Here are the three plans we tested:
• The Senate Democratic plan cancels the $85.3 billion in 2013 sequester cuts and replaces them with a mix of spending cuts and tax hikes. The plan saves $27.5 billion by cutting farm subsidies and raises $55 billion by cutting tax deductions for oil companies and by implementing the Buffett Rule, which sets a minimum tax rate for incomes over $1 million.
• The 2012 House Republican plan would cancel the $55 billion in sequester defense cuts for 2013 and replace them by shrinking funding to food stamp programs, cutting $11.4 billion from the public health fund in the Affordable Care Act, and cutting the Social Services Block Grant program, among others.
• The House Progressive Caucus plan replaces the entire sequester with a new plan with equivalent savings. It accomplishes this by ending subsidies to fossil fuel companies, closing several tax loopholes, cutting the corporate meal and entertainment tax deduction at 25 percent, and enacting a 28 percent limit on certain tax deductions and extensions.
Surveys have found that asking people about just titles of plans or telling people who proposed policy, changes the results, so the point of this poll was to see what people thought of the plans when they were fully explained, but also stripped of partisan labels.

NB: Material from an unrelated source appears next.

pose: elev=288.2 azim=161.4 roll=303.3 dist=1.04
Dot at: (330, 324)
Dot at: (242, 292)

SurveyMonkey's poll, which surveyed 550 people, focused on congressional proposals exclusively. Here are some interesting findings of the poll:
• Surprisingly, the plan that polled the strongest was the House Progressive Caucus plan. More than half of respondents supported it compared to sequestration and just a fifth of respondents were opposed.
• A plurality of people-- 28 percent-- believed the House Progressive Caucus Plan would have the least financial impact on them personally. This makes the most sense, as only 14 percent of respondents reported having income over $150,000.

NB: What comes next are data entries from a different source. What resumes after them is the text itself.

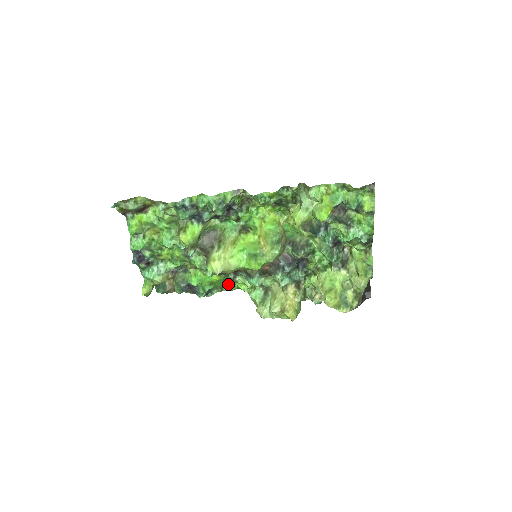
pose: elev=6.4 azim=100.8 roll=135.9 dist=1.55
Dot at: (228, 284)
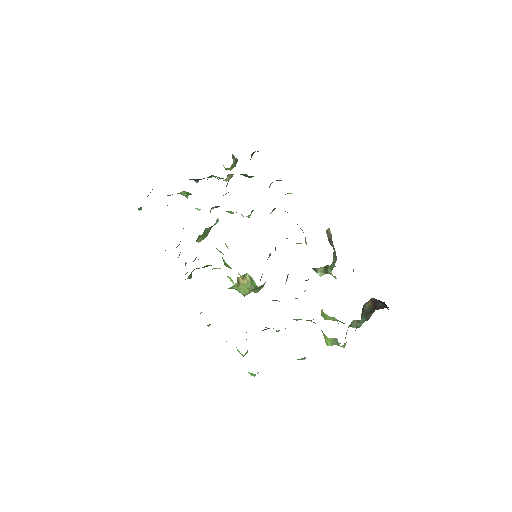
Dot at: occluded
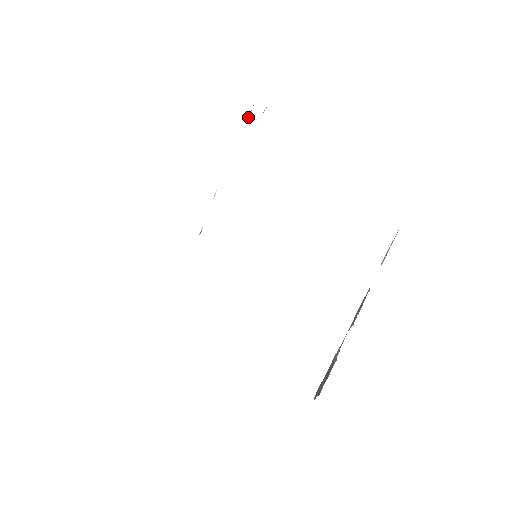
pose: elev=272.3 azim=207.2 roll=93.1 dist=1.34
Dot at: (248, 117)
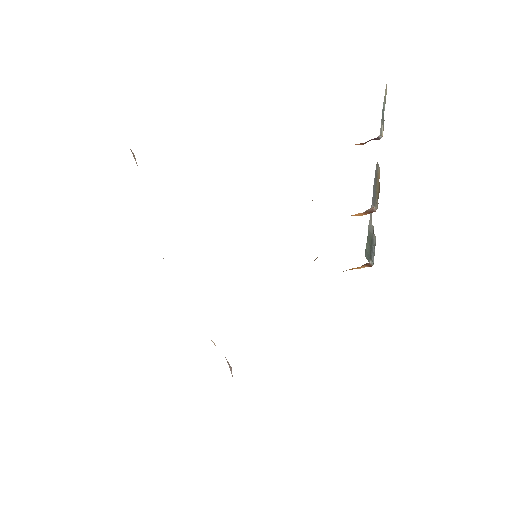
Dot at: occluded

• Shockingly, 47 percent of Republicans preferred the House Progressive plan to the sequester. This means that Republicans supported the House Progressive plan just as much as they supported their own party's plan.
• Support for the Senate Democrat plan was weak, with just fewer than half of respondents preferring that plan compared with the sequester.
• Opposition to the House Republican plan was strong, with 57 percent preferring the sequester to that plan.
• Twice as many Republicans supported sequestration as Democrats.
• One-fifth of Democrats prefer the sequester when compared to the Senate Democrats' sequestration replacement plan. About one-quarter of Republicans prefer the Senate Democrat plan to the implementation of the sequester.